Campus: Long Beach -- September 14, 2007

California State University, Long Beach Gets Solar Power Project Up and Running with Another One on the Way

The fight to save energy has gone to the roof at California State University, Long Beach (CSULB) with 800 solar panels now atop the Brotman Hall administration building and more planned to be located in the Facilities Management area by year’s end.

Photovoltaic (PV) solar power panels, measuring approximately 4 feet by 8 feet and weighing 107 pounds each, have been installed on the roof of Brotman Hall as part of an incentive program sponsored by the California Public Utilities Commission (CPUC), explained Tim Ball, associate director of Facilities Management – engineering/electrical services and utilities.

Through its public service surcharges included with utility bills, the CPUC funds various incentive programs like Flex Your Power or rebates for energy-efficient appliances, etc. The CPUC earmarks certain funding levels to support various energy incentive programs such as the Self-Generation Incentive Program (SGIP). In September 2000, Assembly Bill 970 called for creating energy supply and demand programs. As a result of the legislation, the CPUC issued a decision in March 2001 creating the SGIP to offer financial incentives to its customers who install certain types of distributed generation facilities to meet all or a portion of their energy needs.

“There are two campus installations of photovoltaic cells,” Ball pointed out. “One is in the canopies of covered parking in Facilities Management, which will provide 100 kilowatts of power during peak generation periods. The other is a 225-kilowatt array on the roof of Brotman Hall, which can take care of 80 percent to 90 percent of the building’s peak demand periods.

“These two installations represent the university’s combined efforts to fulfill the sustainable and renewable energy goals of the CSU,” added Ball. “It also represents the university’s responsibility to help satisfy the state’s electrical needs. There are many environmental benefits associated with this as well.”

Ball pointed out that the university’s efforts are consistent with the CSU’s Executive Order 987 for energy efficiency and sustainability as well as the governor’s orders to state agencies to pursue renewable sources of energy.

“In an effort to be compliant with the governor’s and the CSU’s executive orders, as well as fulfill the ambitions of our Associated Students and other organizations within the CSU, we are attempting to do our part to fulfill our energy objectives,” he said.

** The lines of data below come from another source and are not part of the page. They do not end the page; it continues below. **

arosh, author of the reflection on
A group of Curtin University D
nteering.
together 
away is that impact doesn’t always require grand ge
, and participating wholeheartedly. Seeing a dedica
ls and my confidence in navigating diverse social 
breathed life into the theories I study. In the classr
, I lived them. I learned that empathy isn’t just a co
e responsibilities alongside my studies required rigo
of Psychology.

Ball believes CSULB has one of the most capable campuses in the CSU system in terms of being able to explore power-saving opportunities and to deliver on those opportunities. He points to CSULB’s co-generation plant, which creates 200 kilowatts to power and heat the university’s pools. He also cites the campus heating and cooling plant, which makes ice at night through the use of thermal energy storage, and, in turn, uses it to cool campus buildings during the day. “This plant alone offsets two megawatts of demand,” Ball said. “That translates to the equivalent of powering 200,000 homes.”

Physical Planning and Facilities Management has been involved with the energy-saving installations from the beginning, including Ball, who received the Energy Project of the Year Award in 2005 from the Southern California Chapter of the Association of Energy Engineers for his collaborative work on the design and development of several energy efficiency best practices within the university’s Molecular and Life Sciences Center.

“In planning for the covered parking area, we had to keep in mind all the underground power utilities and the structural issues involved with providing the proper structural integrity for the covered canopies that will be placed there,” Ball noted. “It is up to us to look at the structural, archaeological and seismic disciplines associated with this job.

“Step by step, we have been intimately involved with our contractor, Noresco Holdings Inc. Facilities personnel assisted in preparing the site by providing coordination for electrical connections and pursuing the campus acceptance procedure,” he continued. “We will ensure all the existing structures are maintained and protected and that our personnel are receiving all the training necessary to maintain the performance of the system.”

Ball thanked the CSULB administration and campus community for its energy-saving support. “If it weren’t for the vision and leadership of the university’s top administrators, we never would have been able to execute this,” he said. “I want to thank all the team players who made this possible.”

The new solar cells offer the university a greater chance at self-sustainability as far as campus power demands are concerned, Ball explained. “With the generation from our corporate yard and the roof of Brotman Hall, we’ll be able to reduce the impact of Facilities Management and Administration on the campus from a power standpoint,” he said. “Plus, our electrical staff will benefit from knowing how to develop, maintain and operate self-generation systems.”